Problem Description
Given a string s, find two disjoint palindromic subsequences where no character index is shared between them such that the product of their lengths is maximized. A subsequence is formed by deleting some or no characters from s without changing the order of the remaining characters, and a palindromic subsequence reads the same forwards and backwards.
Key Insights
- Because the length of s is at most 12, the total number of subsequences (2^n) is manageable.
- Represent each subsequence using a bit mask indicating the chosen indices.
- Check if a subsequence is a palindrome by constructing the subsequence from the bit mask and comparing it to its reverse.
- Store each valid mask along with its palindrome length.
- Iterate over all pairs of masks; ensure they are disjoint (i.e., bitwise AND == 0) and maximize the product of their stored lengths.
Space and Time Complexity
Time Complexity: O(2^n * n + (2^n)^2)
Space Complexity: O(2^n)
(Note: n is the length of string s, which is at most 12)
Solution
The solution uses bit masking to enumerate all subsequences of s.
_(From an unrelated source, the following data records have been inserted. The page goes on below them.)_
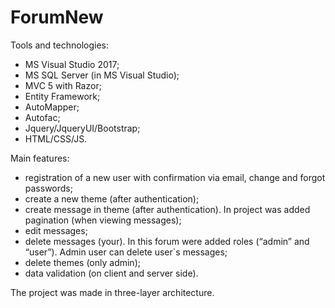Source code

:  
# ForumNew
   Tools and technologies:
-	MS Visual Studio 2017; 
-	MS SQL Server (in MS Visual Studio);
-	MVC 5 with Razor;
-	Entity Framework;
-	AutoMapper;
-	Autofac;
-	Jquery/JqueryUI/Bootstrap;
-	HTML/CSS/JS.

   Main features:
-	registration of a new user with confirmation via email, change and forgot passwords;
-	create a new theme (after authentication);
-	create message in theme (after authentication). In project was added pagination (when viewing messages);
-	edit messages;
-	delete messages (your). In this forum were added roles (“admin” and “user”). Admin user can delete user`s messages;
-	delete themes (only admin);
-	data validation (on client and server side).

   The project was made in three-layer architecture.
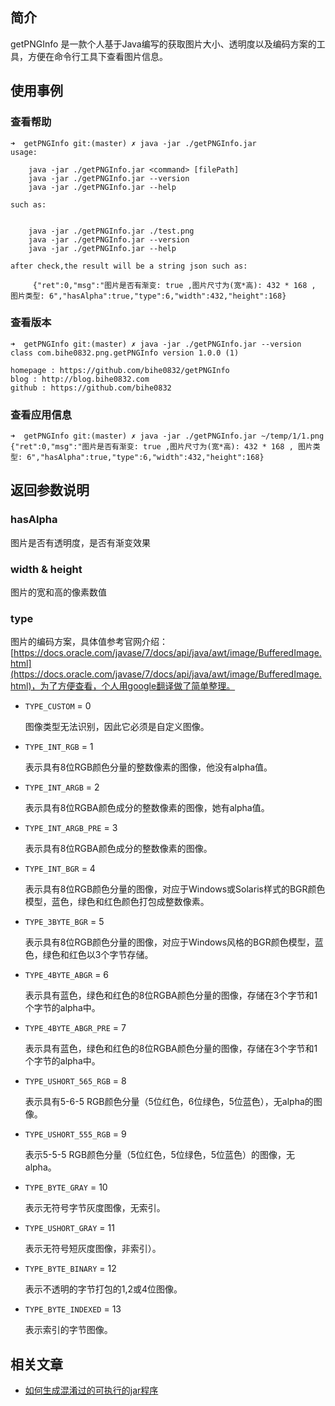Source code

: ## 简介

getPNGInfo 是一款个人基于Java编写的获取图片大小、透明度以及编码方案的工具，方便在命令行工具下查看图片信息。


## 使用事例

### 查看帮助

	➜  getPNGInfo git:(master) ✗ java -jar ./getPNGInfo.jar
	usage:
	
		java -jar ./getPNGInfo.jar <command> [filePath]
		java -jar ./getPNGInfo.jar --version
		java -jar ./getPNGInfo.jar --help
	
	such as:
	
	
		java -jar ./getPNGInfo.jar ./test.png
		java -jar ./getPNGInfo.jar --version
		java -jar ./getPNGInfo.jar --help
	
	after check,the result will be a string json such as:
	
		 {"ret":0,"msg":"图片是否有渐变: true ,图片尺寸为(宽*高): 432 * 168 , 图片类型: 6","hasAlpha":true,"type":6,"width":432,"height":168}
			
			
### 查看版本

	➜  getPNGInfo git:(master) ✗ java -jar ./getPNGInfo.jar --version
	class com.bihe0832.png.getPNGInfo version 1.0.0 (1)
	
	homepage : https://github.com/bihe0832/getPNGInfo
	blog : http://blog.bihe0832.com
	github : https://github.com/bihe0832
		
### 查看应用信息

	➜  getPNGInfo git:(master) ✗ java -jar ./getPNGInfo.jar ~/temp/1/1.png
	{"ret":0,"msg":"图片是否有渐变: true ,图片尺寸为(宽*高): 432 * 168 , 图片类型: 6","hasAlpha":true,"type":6,"width":432,"height":168}
	
	
	
## 返回参数说明

### hasAlpha

图片是否有透明度，是否有渐变效果

### width & height

图片的宽和高的像素数值

### type

图片的编码方案，具体值参考官网介绍：[https://docs.oracle.com/javase/7/docs/api/java/awt/image/BufferedImage.html](https://docs.oracle.com/javase/7/docs/api/java/awt/image/BufferedImage.html)，为了方便查看，个人用google翻译做了简单整理。

- `TYPE_CUSTOM` = 0

	图像类型无法识别，因此它必须是自定义图像。
	
- `TYPE_INT_RGB` = 1

	表示具有8位RGB颜色分量的整数像素的图像，他没有alpha值。

- `TYPE_INT_ARGB` = 2

	表示具有8位RGBA颜色成分的整数像素的图像，她有alpha值。
	
- `TYPE_INT_ARGB_PRE` = 3

	表示具有8位RGBA颜色成分的整数像素的图像。
	
- `TYPE_INT_BGR` = 4

	表示具有8位RGB颜色分量的图像，对应于Windows或Solaris样式的BGR颜色模型，蓝色，绿色和红色颜色打包成整数像素。
		
- `TYPE_3BYTE_BGR` = 5

	表示具有8位RGB颜色分量的图像，对应于Windows风格的BGR颜色模型，蓝色，绿色和红色以3个字节存储。

- `TYPE_4BYTE_ABGR` = 6

	表示具有蓝色，绿色和红色的8位RGBA颜色分量的图像，存储在3个字节和1个字节的alpha中。

- `TYPE_4BYTE_ABGR_PRE` = 7

	表示具有蓝色，绿色和红色的8位RGBA颜色分量的图像，存储在3个字节和1个字节的alpha中。

- `TYPE_USHORT_565_RGB` = 8

	表示具有5-6-5 RGB颜色分量（5位红色，6位绿色，5位蓝色），无alpha的图像。

- `TYPE_USHORT_555_RGB` = 9

	表示5-5-5 RGB颜色分量（5位红色，5位绿色，5位蓝色）的图像，无alpha。

- `TYPE_BYTE_GRAY` = 10

	表示无符号字节灰度图像，无索引。

- `TYPE_USHORT_GRAY` = 11

	表示无符号短灰度图像，非索引）。
	
- `TYPE_BYTE_BINARY` = 12 

	表示不透明的字节打包的1,2或4位图像。
	
- `TYPE_BYTE_INDEXED` = 13

	表示索引的字节图像。

		
## 相关文章

- [如何生成混淆过的可执行的jar程序](http://blog.bihe0832.com/runnable-jar.html)
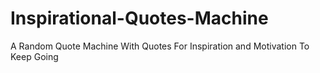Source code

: # Inspirational-Quotes-Machine
A Random Quote Machine With Quotes For Inspiration and Motivation To Keep Going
For each possible bitmask from 0 to 2^n - 1:
- Construct the subsequence using indices where the bitmask has a 1.
- Check if the generated subsequence is a palindrome.
- If yes, record the mask and its length. After processing all subsequences, use a double loop to iterate over pairs of valid masks. For each pair, check if the two bitmasks are disjoint (i.e., they do not share any index) by verifying (mask1 & mask2) == 0. If disjoint, compute the product of their lengths and update the maximum found product.